You might think this is a foolproof experiment. But strangely enough, the experiment produces very mixed results. For example, species that are generally considered to be quite intelligent – such as crows – do not seem to recognize themselves based on the mirror test, while other species that would not be expected at all based on their alleged cognitive skills – such as cleaner fish – do. And researchers have suspected for some time that there are major flaws in the mirror test, researcher Sonja Hillemacher previously told “First of all, the assumption that the animal is physically able and willing to touch certain parts of its body that it cannot see. This may be possible for an animal with arms and hands, but if the animal has fins or wings, for example, the test requires extra creativity if you plan to label the animal’s body. Another requirement (ed. for a reliable mirror test) is that the animal must be genuinely interested in touching and exploring the marking on its body. In short: the classic mirror test has some flaws. “A positive result can be interpreted very clearly (as evidence that the animal recognizes itself in the mirror, ed.), but a negative result does not necessarily prove that the animal does not recognize itself in the mirror. Finally, it is also possible that he recognizes himself and notices the mark, but is simply not interested in investigating this mark further.”

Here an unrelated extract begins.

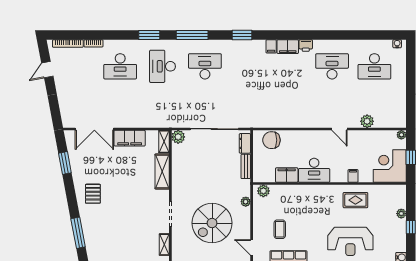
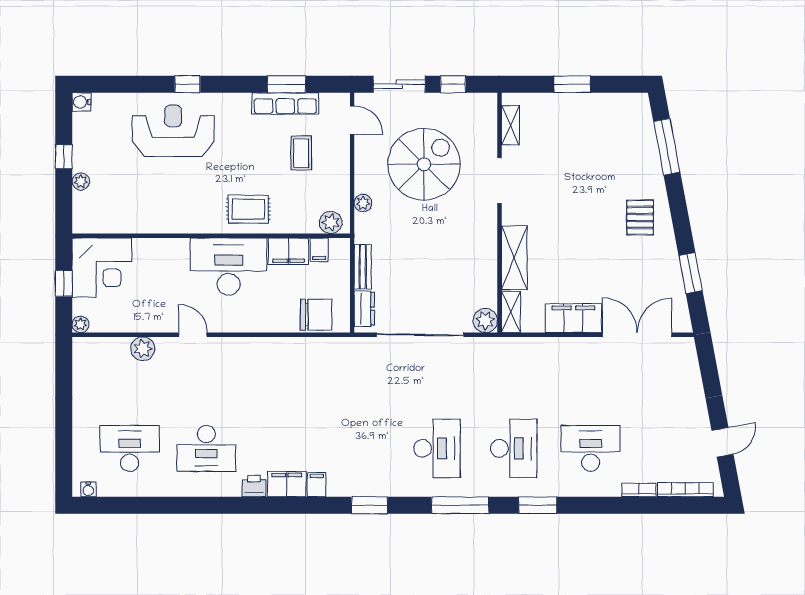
desk: (205, 66) -> (437, 448), turned -90
desk: (314, 170) -> (229, 267), width x1.36, depth x1.30
filing cabinet: (353, 176) -> (319, 250), moved
rug: (355, 200) -> (248, 209), moved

And the mirror test is not really suitable for snakes either, the researchers now write in the journal Proceedings of the Royal Society B Biological Sciences. Because these animals are not very visual, they are guided by the sense of smell. To find out if they can recognize themselves, the researchers took a different approach. They collected several oriental garter snakes and royal pythons and did not put them in front of a mirror, but presented them with cotton pads. Sometimes those cotton pads smelled just like the snake itself. Sometimes the smell of the snake itself on the cotton pad mixed with the smell of olive oil. And sometimes the cotton pad smelled like a teammate or its smell was mixed with the smell of olive oil. There were also cotton pads that were just soaked in olive oil, so they didn’t have the smell of the snake. The researchers then looked at how the snakes reacted to the smell of the cotton pads. And they pay special attention to the movements of snakes’ tongues.

The experiment leads to clear conclusions, the researchers write. “We found that the eastern garter snake, but not the royal python, made more tongue movements with its own adapted odor (i.e. olive oil) than with the unadapted odor.” They also made more tongue movements on a cotton pad with only olive oil and a cotton pad with olive oil and a friend scent. “These results demonstrate that eastern garter snakes are able to recognize their own odor and know when it has adapted and, importantly, feel motivated to further explore the adapted odors,” the researchers write.

The social side
It may seem strange that Royal Pythons do not seem to be able to identify themselves based on this test. But researchers believe they can explain this. For example, they note that eastern garter snakes are much more social than royal pythons. And previous research has already suggested that more social species tend to be better able to recognize themselves (and thus distinguish them from others).

It is interesting that some snakes can identify themselves by smell. But what exactly does that mean? In the past, self-recognition was associated with self-awareness; For example, animals that recognize themselves in front of a mirror were sometimes considered to be aware of themselves and thus even their own identity. Scientists don’t want to go that far in the case of eastern garter snakes. “We avoid ascribing higher cognitive skills—such as self-awareness or awareness—to snakes because we do not believe that the results of the mirror tests (or in this case some variation of them, ed.) can prove such skills by themselves.”

However, based on their experiments, the researchers are convinced that at least some of the snakes can recognize themselves. Their research also seems to support that self-recognition is related to the species’ social skills. “We are not suggesting that socializing is the only way to develop self-recognition, but rather that more advanced self-recognition may be beneficial for animals in more complex social systems.”